----- Provided data

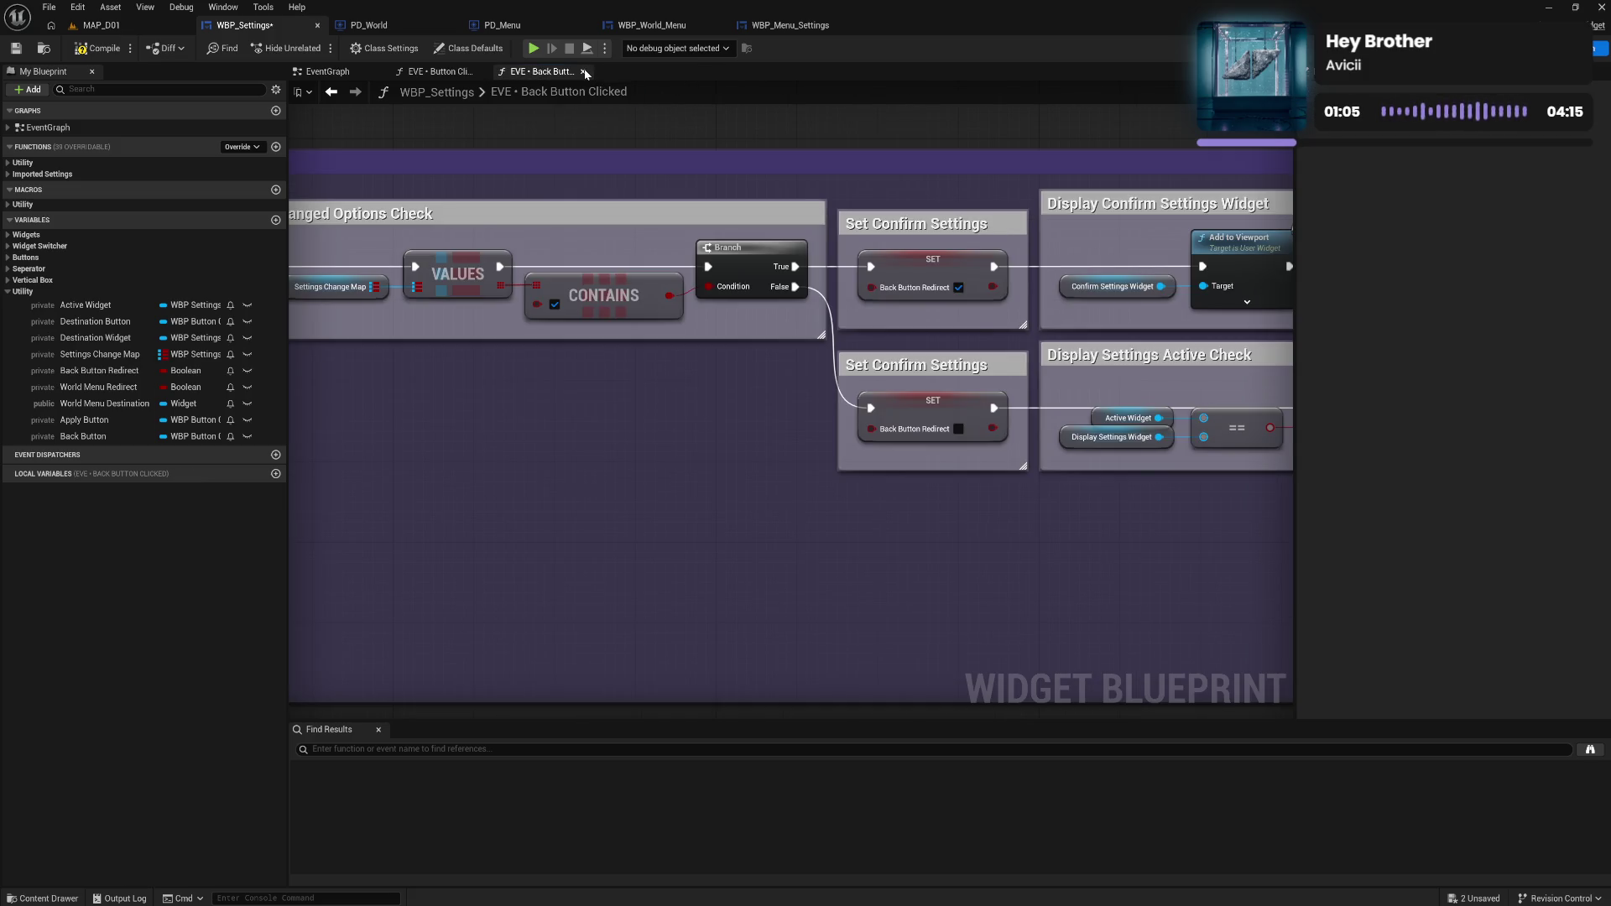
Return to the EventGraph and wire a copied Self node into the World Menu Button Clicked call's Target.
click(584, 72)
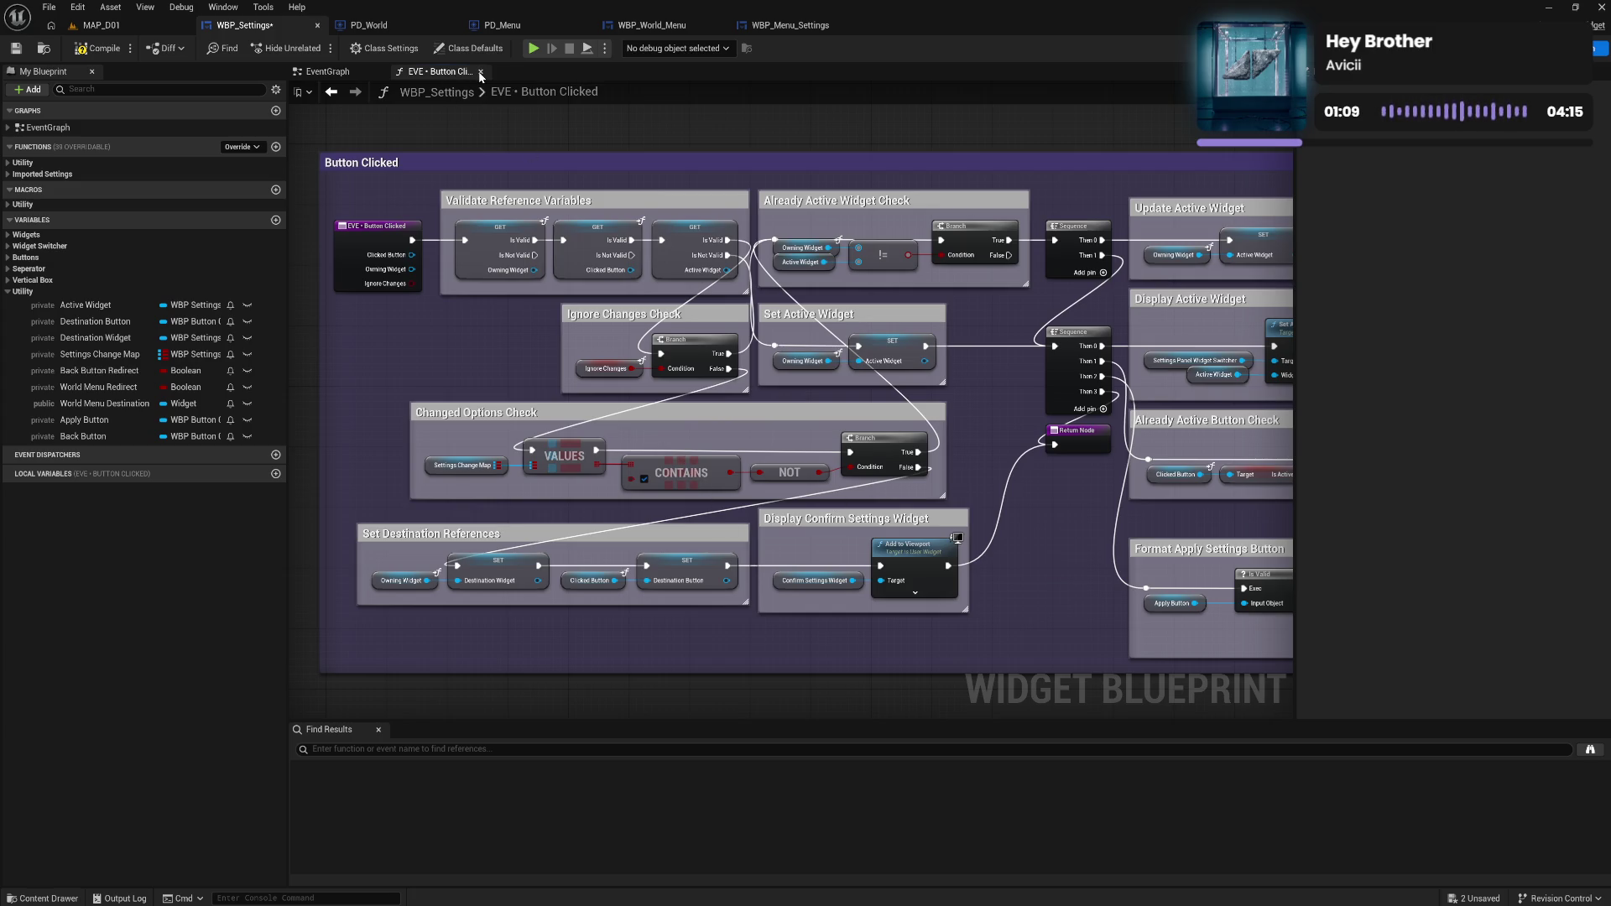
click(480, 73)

----------

**Aim of the task:** Without any pictures, repeat the listing exactly.

**Solution for this task:**
Return to the EventGraph and wire a copied Self node into the World Menu Button Clicked call's Target.
click(584, 72)
click(480, 73)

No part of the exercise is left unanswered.